Instruction ▸
Return verbatim every line from the first one through the line containing "v(18.48, -60.82) *", including both of those lines.
----
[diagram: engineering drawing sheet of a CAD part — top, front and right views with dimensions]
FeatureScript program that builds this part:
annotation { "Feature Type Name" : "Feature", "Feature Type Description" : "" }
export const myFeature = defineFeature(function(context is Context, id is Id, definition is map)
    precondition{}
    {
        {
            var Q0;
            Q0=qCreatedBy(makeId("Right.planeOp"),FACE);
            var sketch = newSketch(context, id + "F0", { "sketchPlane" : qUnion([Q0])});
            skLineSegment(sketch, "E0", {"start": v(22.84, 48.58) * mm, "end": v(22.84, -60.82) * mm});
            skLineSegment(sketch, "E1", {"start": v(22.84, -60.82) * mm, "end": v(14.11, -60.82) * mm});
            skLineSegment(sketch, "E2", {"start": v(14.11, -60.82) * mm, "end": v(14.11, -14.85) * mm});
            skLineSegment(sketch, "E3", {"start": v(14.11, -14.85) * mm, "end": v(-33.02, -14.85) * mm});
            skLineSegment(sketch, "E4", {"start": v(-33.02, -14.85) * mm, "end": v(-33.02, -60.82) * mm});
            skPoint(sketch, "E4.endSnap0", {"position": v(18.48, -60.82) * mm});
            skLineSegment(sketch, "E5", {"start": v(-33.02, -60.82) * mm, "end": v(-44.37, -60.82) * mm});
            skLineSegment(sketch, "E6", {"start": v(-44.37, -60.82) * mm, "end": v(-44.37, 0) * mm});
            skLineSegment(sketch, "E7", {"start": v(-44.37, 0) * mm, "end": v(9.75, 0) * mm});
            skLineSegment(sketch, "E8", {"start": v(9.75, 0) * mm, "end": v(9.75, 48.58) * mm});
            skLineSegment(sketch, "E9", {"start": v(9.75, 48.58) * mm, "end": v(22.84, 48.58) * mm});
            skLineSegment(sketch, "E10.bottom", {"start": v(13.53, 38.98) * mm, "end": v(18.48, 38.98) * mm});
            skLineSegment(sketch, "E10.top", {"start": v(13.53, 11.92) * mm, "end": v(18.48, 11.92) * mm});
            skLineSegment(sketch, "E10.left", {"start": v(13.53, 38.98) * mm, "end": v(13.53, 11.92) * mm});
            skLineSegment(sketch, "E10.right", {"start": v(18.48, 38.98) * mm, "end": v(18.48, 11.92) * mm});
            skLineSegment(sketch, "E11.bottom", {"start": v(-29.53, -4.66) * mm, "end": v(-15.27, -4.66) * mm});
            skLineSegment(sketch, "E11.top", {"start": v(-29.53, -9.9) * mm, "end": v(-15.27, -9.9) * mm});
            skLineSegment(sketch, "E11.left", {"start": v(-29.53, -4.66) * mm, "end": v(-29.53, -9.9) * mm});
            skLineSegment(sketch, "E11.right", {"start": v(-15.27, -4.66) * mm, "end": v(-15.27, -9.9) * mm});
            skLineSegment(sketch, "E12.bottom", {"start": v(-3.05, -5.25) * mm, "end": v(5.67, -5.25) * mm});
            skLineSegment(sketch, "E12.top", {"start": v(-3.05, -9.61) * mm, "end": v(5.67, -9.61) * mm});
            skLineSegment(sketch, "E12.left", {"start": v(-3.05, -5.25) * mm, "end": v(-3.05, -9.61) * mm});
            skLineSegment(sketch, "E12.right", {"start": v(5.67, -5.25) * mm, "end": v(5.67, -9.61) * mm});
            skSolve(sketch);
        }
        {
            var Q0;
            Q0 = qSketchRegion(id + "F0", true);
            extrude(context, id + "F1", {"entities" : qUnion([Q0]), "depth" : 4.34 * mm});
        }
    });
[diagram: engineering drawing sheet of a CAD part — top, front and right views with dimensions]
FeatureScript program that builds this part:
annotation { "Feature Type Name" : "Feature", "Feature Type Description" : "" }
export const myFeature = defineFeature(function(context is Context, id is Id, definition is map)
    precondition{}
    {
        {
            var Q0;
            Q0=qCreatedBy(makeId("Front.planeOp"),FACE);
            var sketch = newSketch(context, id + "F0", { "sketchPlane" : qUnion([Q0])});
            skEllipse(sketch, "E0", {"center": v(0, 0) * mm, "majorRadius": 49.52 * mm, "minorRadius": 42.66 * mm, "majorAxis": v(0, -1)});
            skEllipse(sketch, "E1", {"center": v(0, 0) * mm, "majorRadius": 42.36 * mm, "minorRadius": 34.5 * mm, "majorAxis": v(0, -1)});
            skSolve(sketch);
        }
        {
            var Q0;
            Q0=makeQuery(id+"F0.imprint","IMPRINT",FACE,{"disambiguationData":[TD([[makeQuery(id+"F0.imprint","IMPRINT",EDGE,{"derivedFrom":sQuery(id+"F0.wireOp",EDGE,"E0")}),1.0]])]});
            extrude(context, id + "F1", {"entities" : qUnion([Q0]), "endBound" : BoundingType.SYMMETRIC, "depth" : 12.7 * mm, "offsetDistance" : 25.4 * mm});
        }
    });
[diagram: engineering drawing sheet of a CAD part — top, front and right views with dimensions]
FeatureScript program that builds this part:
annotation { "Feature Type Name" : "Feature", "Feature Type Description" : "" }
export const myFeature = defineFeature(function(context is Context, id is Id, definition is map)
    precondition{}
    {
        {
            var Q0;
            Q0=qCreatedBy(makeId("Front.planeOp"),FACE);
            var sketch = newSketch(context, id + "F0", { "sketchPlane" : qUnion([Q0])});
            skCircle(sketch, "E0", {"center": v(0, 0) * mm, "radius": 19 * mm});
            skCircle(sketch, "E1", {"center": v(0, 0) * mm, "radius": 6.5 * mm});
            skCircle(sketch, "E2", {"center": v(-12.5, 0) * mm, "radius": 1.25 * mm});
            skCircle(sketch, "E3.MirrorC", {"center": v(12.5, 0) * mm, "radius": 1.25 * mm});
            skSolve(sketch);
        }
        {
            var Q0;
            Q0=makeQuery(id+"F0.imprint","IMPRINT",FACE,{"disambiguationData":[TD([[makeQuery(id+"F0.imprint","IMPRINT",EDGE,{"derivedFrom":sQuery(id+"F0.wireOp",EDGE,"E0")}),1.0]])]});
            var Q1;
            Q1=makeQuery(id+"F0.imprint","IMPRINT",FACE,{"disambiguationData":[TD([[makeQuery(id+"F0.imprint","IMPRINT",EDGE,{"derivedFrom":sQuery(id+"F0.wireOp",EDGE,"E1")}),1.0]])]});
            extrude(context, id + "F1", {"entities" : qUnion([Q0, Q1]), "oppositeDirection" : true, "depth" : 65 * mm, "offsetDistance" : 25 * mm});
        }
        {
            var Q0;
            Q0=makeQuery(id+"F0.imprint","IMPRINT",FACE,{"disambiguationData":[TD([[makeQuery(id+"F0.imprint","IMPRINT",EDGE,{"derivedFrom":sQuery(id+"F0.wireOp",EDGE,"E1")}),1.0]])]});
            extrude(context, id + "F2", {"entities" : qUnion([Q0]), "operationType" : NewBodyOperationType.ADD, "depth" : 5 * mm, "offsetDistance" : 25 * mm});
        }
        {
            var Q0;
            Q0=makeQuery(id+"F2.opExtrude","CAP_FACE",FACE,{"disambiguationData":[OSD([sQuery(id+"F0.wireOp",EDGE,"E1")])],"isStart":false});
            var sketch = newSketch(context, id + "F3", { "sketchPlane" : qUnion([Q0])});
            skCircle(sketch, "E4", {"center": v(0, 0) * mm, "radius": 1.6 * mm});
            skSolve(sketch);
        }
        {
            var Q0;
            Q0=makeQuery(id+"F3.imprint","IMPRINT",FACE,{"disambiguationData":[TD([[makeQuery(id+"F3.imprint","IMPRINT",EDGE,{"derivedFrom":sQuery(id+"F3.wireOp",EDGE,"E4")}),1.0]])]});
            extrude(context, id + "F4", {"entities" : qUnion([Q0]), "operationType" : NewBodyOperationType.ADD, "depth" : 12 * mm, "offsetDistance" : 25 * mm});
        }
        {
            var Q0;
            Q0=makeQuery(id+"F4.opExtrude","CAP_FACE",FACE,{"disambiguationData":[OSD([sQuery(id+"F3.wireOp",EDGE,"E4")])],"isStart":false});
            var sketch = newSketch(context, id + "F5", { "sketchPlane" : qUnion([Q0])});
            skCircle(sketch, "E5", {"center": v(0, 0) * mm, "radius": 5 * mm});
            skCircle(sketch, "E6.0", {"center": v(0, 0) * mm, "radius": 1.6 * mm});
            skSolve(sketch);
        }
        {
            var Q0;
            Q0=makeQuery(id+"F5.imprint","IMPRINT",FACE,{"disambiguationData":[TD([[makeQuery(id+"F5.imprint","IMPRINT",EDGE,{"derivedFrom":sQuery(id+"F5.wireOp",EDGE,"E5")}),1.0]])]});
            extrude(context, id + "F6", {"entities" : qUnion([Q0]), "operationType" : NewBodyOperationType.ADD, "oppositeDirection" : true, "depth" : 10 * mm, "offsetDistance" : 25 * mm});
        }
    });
----
Exercise output ▸
[diagram: engineering drawing sheet of a CAD part — top, front and right views with dimensions]
FeatureScript program that builds this part:
annotation { "Feature Type Name" : "Feature", "Feature Type Description" : "" }
export const myFeature = defineFeature(function(context is Context, id is Id, definition is map)
    precondition{}
    {
        {
            var Q0;
            Q0=qCreatedBy(makeId("Right.planeOp"),FACE);
            var sketch = newSketch(context, id + "F0", { "sketchPlane" : qUnion([Q0])});
            skLineSegment(sketch, "E0", {"start": v(22.84, 48.58) * mm, "end": v(22.84, -60.82) * mm});
            skLineSegment(sketch, "E1", {"start": v(22.84, -60.82) * mm, "end": v(14.11, -60.82) * mm});
            skLineSegment(sketch, "E2", {"start": v(14.11, -60.82) * mm, "end": v(14.11, -14.85) * mm});
            skLineSegment(sketch, "E3", {"start": v(14.11, -14.85) * mm, "end": v(-33.02, -14.85) * mm});
            skLineSegment(sketch, "E4", {"start": v(-33.02, -14.85) * mm, "end": v(-33.02, -60.82) * mm});
            skPoint(sketch, "E4.endSnap0", {"position": v(18.48, -60.82) * mm});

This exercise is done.